The Prime Minister said it was “eccentric” to change governments at this stage but “I regret not to have been successful in those arguments”.
A new Tory leader will now be elected who will replace Mr Johnson in No 10.
“In politics, no one is remotely indispensable,” he acknowledged in a statement delivered from a lectern in Downing Street.
“I want you to know how sad I am to be giving up the best job in the world, but them’s the breaks,” he said.
Mr Johnson intends to remain in No 10 until his successor is elected, but he faces resistance to that plan from within his own party and the Opposition.
He has already appointed new Cabinet ministers to replace MPs who quit as part of the mass ministerial exodus in protest at his leadership.
In a statement which was watched by staff, supportive MPs and his wife Carrie Johnson carrying their child Romy, the Prime Minister said: “It is clearly now the will of the parliamentary Conservative Party that there should be a new leader of that party and therefore a new prime minister.
“And I’ve agreed with Sir Graham Brady, the chairman of our backbench MPs, that the process of choosing that new leader should begin now and the timetable will be announced next week.
“And I’ve today appointed a Cabinet to serve, as I will, until a new leader is in place.”

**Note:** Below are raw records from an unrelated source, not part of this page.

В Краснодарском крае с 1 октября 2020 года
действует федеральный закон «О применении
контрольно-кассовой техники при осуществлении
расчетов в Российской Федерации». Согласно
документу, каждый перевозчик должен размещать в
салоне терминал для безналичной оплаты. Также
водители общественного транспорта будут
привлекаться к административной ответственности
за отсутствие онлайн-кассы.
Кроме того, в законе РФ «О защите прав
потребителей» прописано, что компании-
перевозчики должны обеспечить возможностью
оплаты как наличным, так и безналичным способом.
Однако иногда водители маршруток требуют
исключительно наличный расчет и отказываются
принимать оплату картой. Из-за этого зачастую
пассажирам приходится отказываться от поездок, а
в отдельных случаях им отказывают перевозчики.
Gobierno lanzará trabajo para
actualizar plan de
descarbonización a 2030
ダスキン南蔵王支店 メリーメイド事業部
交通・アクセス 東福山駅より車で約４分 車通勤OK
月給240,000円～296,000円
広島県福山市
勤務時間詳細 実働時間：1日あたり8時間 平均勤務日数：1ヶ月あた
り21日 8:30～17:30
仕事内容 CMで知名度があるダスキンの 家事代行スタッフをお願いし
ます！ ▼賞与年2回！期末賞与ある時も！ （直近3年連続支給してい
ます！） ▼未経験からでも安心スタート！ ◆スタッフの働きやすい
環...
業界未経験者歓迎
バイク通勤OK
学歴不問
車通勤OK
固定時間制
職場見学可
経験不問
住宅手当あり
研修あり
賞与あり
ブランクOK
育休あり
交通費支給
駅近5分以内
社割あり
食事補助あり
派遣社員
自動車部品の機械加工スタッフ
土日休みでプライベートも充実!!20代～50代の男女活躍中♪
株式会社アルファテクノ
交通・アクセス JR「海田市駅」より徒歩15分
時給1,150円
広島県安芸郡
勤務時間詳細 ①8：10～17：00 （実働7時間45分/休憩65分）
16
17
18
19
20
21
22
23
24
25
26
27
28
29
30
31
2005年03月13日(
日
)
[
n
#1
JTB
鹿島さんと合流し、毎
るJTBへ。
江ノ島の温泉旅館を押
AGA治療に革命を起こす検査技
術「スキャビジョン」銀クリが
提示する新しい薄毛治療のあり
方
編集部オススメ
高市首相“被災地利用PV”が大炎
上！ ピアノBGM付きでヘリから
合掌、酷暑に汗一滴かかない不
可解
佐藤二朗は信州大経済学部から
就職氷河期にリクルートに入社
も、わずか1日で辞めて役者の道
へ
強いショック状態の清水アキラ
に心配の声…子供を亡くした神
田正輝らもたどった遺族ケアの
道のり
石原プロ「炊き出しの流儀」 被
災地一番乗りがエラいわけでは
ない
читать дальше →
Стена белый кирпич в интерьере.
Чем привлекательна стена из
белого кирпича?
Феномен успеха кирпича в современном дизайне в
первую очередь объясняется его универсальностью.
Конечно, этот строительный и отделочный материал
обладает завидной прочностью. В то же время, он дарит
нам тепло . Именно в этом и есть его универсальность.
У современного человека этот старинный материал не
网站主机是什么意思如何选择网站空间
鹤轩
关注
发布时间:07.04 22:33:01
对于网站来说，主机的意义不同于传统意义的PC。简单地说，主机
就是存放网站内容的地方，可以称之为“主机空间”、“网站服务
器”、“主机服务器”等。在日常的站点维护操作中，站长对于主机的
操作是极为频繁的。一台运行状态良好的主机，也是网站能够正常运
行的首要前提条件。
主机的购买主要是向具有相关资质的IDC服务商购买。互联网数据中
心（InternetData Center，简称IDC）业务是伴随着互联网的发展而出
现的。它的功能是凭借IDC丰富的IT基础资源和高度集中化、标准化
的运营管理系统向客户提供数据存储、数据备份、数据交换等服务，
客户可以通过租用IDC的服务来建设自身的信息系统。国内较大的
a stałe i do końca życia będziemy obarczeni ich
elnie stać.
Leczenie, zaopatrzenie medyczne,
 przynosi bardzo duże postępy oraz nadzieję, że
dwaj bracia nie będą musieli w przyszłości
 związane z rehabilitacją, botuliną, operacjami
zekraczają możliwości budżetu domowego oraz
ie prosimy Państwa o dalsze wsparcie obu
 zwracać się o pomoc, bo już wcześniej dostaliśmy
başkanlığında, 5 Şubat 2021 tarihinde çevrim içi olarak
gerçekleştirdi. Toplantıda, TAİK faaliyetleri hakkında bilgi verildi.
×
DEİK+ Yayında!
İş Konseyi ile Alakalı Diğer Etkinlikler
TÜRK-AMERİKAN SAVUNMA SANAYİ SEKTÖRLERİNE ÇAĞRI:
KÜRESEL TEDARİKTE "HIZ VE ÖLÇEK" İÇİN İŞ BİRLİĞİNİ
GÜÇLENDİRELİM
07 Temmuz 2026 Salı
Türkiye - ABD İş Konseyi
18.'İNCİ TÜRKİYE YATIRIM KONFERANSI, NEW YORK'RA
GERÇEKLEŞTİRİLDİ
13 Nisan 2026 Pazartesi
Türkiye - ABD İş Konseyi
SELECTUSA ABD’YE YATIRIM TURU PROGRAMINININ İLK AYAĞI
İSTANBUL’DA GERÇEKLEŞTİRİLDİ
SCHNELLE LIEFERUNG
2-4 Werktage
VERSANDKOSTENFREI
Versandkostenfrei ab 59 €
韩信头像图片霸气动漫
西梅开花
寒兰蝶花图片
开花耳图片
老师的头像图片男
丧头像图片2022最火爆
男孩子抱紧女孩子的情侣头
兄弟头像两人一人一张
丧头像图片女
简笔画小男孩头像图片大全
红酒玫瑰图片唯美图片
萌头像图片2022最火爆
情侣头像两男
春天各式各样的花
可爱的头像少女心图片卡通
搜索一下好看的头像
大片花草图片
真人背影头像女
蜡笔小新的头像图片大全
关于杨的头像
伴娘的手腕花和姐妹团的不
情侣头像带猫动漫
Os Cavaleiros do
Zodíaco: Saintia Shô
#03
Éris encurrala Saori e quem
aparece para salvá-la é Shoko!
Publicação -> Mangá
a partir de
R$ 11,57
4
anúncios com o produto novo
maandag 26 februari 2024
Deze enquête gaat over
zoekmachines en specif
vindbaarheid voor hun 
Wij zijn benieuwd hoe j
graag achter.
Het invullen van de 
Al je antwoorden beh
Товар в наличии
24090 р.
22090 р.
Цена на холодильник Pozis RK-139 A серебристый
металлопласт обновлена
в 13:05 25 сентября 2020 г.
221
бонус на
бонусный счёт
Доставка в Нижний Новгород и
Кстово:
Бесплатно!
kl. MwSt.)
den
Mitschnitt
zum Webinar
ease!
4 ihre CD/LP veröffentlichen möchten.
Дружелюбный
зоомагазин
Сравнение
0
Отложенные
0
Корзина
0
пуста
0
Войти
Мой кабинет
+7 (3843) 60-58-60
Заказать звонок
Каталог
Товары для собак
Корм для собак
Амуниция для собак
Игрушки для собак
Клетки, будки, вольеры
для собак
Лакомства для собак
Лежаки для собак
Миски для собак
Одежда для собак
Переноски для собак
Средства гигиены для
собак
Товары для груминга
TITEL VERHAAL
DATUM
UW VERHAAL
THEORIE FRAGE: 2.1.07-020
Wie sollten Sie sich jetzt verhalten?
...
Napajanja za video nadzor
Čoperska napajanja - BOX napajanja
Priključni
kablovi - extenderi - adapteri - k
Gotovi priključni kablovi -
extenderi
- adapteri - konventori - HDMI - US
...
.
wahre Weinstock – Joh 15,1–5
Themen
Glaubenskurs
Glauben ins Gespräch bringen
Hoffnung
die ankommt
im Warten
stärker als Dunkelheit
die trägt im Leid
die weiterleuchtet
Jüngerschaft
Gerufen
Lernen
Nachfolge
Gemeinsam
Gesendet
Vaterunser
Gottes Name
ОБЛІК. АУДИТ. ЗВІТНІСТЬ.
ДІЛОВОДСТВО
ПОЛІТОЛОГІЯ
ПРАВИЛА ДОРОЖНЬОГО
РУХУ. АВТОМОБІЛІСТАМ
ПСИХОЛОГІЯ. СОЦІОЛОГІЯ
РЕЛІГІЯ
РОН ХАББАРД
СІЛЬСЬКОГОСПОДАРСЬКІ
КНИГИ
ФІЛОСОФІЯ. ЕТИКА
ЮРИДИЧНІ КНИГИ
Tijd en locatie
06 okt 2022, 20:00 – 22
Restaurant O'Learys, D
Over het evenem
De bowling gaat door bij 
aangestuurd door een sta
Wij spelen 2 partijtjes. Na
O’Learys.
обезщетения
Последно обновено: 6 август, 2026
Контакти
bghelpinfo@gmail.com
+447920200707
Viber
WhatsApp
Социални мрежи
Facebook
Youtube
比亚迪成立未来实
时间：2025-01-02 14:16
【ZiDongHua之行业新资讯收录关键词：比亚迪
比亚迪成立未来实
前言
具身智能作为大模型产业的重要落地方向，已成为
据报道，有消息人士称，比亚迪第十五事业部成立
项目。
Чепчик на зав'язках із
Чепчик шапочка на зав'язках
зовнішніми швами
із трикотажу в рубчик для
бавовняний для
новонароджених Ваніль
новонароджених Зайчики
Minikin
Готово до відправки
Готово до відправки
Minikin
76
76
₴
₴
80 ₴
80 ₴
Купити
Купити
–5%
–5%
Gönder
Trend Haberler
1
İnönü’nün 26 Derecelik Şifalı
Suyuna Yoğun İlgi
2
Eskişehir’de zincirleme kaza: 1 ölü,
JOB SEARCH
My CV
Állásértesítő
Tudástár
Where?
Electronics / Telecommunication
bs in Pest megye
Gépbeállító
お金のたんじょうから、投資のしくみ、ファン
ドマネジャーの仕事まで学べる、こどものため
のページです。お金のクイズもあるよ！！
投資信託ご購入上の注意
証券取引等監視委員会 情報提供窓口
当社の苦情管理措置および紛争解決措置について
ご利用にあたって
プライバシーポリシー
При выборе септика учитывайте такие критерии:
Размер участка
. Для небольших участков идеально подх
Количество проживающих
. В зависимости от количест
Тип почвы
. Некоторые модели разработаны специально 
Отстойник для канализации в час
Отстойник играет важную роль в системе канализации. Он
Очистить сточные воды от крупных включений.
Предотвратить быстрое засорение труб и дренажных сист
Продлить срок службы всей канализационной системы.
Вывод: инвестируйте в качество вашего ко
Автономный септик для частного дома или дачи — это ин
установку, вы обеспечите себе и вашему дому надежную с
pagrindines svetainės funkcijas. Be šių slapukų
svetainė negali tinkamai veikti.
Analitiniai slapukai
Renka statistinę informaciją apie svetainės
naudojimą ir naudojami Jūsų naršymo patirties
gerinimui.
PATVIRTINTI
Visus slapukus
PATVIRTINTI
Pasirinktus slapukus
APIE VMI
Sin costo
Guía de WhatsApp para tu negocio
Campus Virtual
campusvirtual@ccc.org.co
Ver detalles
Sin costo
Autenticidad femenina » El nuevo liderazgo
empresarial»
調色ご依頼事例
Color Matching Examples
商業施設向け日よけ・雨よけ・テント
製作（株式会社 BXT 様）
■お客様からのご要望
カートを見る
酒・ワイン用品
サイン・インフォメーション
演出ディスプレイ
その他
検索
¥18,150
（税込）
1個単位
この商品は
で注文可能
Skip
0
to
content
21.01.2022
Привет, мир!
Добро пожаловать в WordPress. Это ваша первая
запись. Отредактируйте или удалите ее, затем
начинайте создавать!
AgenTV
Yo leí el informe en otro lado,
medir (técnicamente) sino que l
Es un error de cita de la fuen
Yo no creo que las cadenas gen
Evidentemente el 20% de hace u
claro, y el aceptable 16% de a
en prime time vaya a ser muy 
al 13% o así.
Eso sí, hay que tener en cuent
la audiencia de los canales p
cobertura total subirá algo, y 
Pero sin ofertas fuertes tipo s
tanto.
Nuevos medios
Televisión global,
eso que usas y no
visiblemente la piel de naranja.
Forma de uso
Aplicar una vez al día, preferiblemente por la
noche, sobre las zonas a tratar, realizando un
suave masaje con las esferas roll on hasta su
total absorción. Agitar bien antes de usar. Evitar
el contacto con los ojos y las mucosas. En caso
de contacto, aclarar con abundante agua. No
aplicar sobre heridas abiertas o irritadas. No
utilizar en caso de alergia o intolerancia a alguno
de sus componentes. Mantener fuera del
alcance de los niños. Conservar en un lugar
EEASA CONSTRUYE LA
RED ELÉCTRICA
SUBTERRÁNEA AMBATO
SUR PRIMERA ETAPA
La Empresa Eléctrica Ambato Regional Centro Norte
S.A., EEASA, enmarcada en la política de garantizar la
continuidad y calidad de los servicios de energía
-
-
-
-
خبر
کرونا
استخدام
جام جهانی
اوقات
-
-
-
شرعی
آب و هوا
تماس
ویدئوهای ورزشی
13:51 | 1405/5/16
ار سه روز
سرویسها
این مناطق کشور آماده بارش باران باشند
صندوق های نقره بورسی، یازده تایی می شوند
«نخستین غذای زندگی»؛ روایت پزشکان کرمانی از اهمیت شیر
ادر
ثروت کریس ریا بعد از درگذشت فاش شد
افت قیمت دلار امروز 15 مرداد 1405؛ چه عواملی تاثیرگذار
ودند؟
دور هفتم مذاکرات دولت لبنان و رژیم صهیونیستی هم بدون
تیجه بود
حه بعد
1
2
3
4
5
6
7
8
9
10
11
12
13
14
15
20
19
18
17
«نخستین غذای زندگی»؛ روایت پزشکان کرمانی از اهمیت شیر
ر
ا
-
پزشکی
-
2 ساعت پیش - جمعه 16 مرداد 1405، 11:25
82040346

But in a sign of the resentment he feels about being forced from office, less than three years after a landslide election win, Mr Johnson said: “In the last few days, I tried to persuade my colleagues that it would be eccentric to change governments when we’re delivering so much and when we have such a vast mandate and when we’re actually only a handful of points behind in the polls, even in mid-term after quite a few months of pretty relentless sledging and when the economic scene is so difficult domestically and internationally.
“I regret not to have been successful in those arguments and of course it’s painful not to be able to see through so many ideas and projects myself.
“But as we’ve seen, at Westminster the herd instinct is powerful, when the herd moves, it moves.”